Picture this: you walk into a dorm room and immediately see a giant “Walking Dead” poster on the cinderblock wall right above a bed covered with a purple chevron bedspread and monogrammed pillows. Does that seem like an odd juxtaposition?
What about a room with several hand-crafted, water-color canvases (I really wish the plural of canvas was canvi…), a desk littered with snow globes from vacations long past, and a miniature figurine of Bilbo Baggins?
I love visiting my friends’ rooms on campus because it allows me to get an even better picture of who they are as a person. When we move away to college, we do bring a lot of our high school selves with us. I for sure had plenty of pictures of friends from my “glory days” on my desk along with a T-shirt blanket composed of my Drama Club and student choir shirts.
As my years at Christopher Newport passed, however, I started growing into a new style of decorating. I realized I didn’t like having walls plastered in pictures and posters (no matter what society tried to sell as the typical college dorm); I wanted clean space on the walls so my mind would feel less cluttered when I studied late at night in my room.
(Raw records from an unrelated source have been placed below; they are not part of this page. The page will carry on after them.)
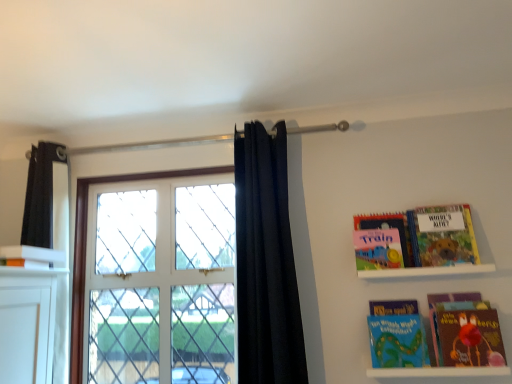
Locate an element on the screen. The width and height of the screenshot is (512, 384). empty space that is ontop of white matte shelf at lower right, marked as the 1th shelf in a bottom-to-top arrangement is located at coordinates (431, 358).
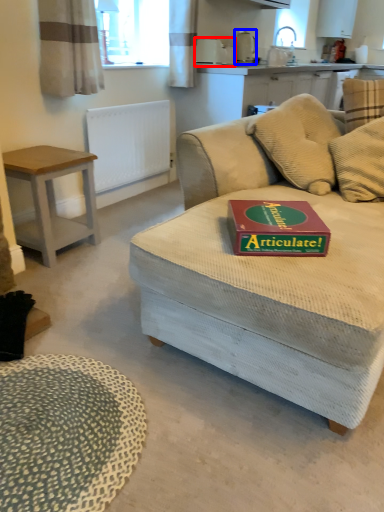
Question: Which of the following is the closest to the observer, appliance (highlighted by a red box) or appliance (highlighted by a blue box)?

Choices:
 (A) appliance
 (B) appliance

Answer: (A)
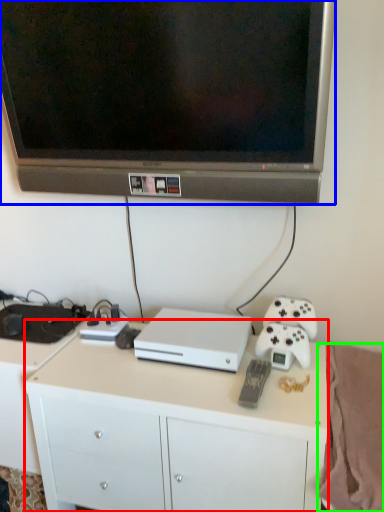
Question: Which is farther away from desk (highlighted by a red box)? television (highlighted by a blue box) or blanket (highlighted by a green box)?

Choices:
 (A) television
 (B) blanket

Answer: (A)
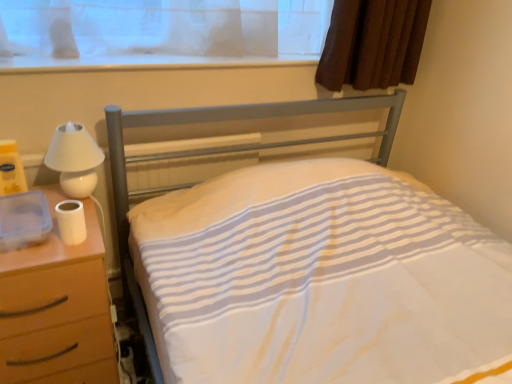
Question: Is white glossy lamp at left at the back of white matte toilet paper at left?

Choices:
 (A) yes
 (B) no

Answer: (A)

Question: Can you confirm if white matte toilet paper at left is thinner than white glossy lamp at left?

Choices:
 (A) yes
 (B) no

Answer: (A)

Question: Can you confirm if white matte toilet paper at left is taller than white glossy lamp at left?

Choices:
 (A) no
 (B) yes

Answer: (A)

Question: From a real-world perspective, is white matte toilet paper at left physically below white glossy lamp at left?

Choices:
 (A) yes
 (B) no

Answer: (A)

Question: From a real-world perspective, does white matte toilet paper at left stand above white glossy lamp at left?

Choices:
 (A) no
 (B) yes

Answer: (A)

Question: Can you confirm if white matte toilet paper at left is wider than white glossy lamp at left?

Choices:
 (A) no
 (B) yes

Answer: (A)

Question: Is white striped fabric at center outside white matte nightstand at left?

Choices:
 (A) no
 (B) yes

Answer: (B)

Question: Does white striped fabric at center have a greater height compared to white matte nightstand at left?

Choices:
 (A) yes
 (B) no

Answer: (A)

Question: Does white striped fabric at center have a greater width compared to white matte nightstand at left?

Choices:
 (A) yes
 (B) no

Answer: (A)

Question: Is white striped fabric at center next to white matte nightstand at left and touching it?

Choices:
 (A) yes
 (B) no

Answer: (B)

Question: Can white matte nightstand at left be found inside white striped fabric at center?

Choices:
 (A) yes
 (B) no

Answer: (B)

Question: Is white striped fabric at center in front of white matte nightstand at left?

Choices:
 (A) yes
 (B) no

Answer: (A)

Question: From the image's perspective, is white plastic window sill at upper center on top of white matte toilet paper at left?

Choices:
 (A) no
 (B) yes

Answer: (B)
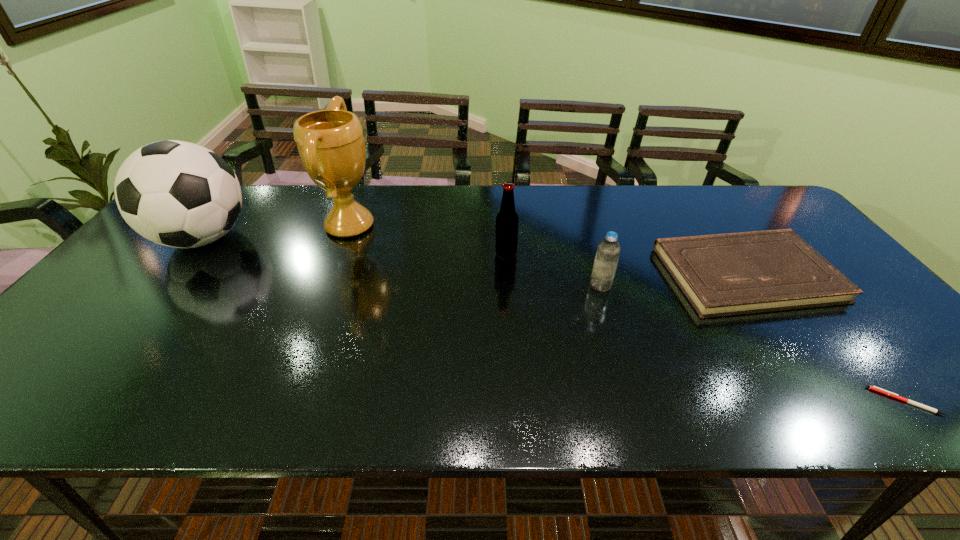
You are a GUI agent. You are given a task and a screenshot of the screen. Output one action in this format:
    pyautogui.click(x=<x>, y=<y>)
    Task: Click on the shortest object
    
    Given the screenshot: What is the action you would take?
    pyautogui.click(x=874, y=388)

I also decided it’s OK to have a few general colors present in my room, but it’s also all right to not have everything perfectly matchy-matchy – that’s just too much work, let’s be real.
It’s OK to use my room as a place to express all of who I am. That’s why there’s delicate, hand-lettered canvi with lyrics from a One Direction song, a map of the U.S. tracing all the states I’ve lived in, and two GIANT “Lord of the Rings” posters. I still have a few pictures of my high school friends, but I’ve added snapshots of memories with my college roommates.
Make your room your own while you’re here. Decorate it as much or as little as you want. Hang up those twinkly lights and that Aerosmith poster.
This is college, after all.
When your English major consumes your room decor.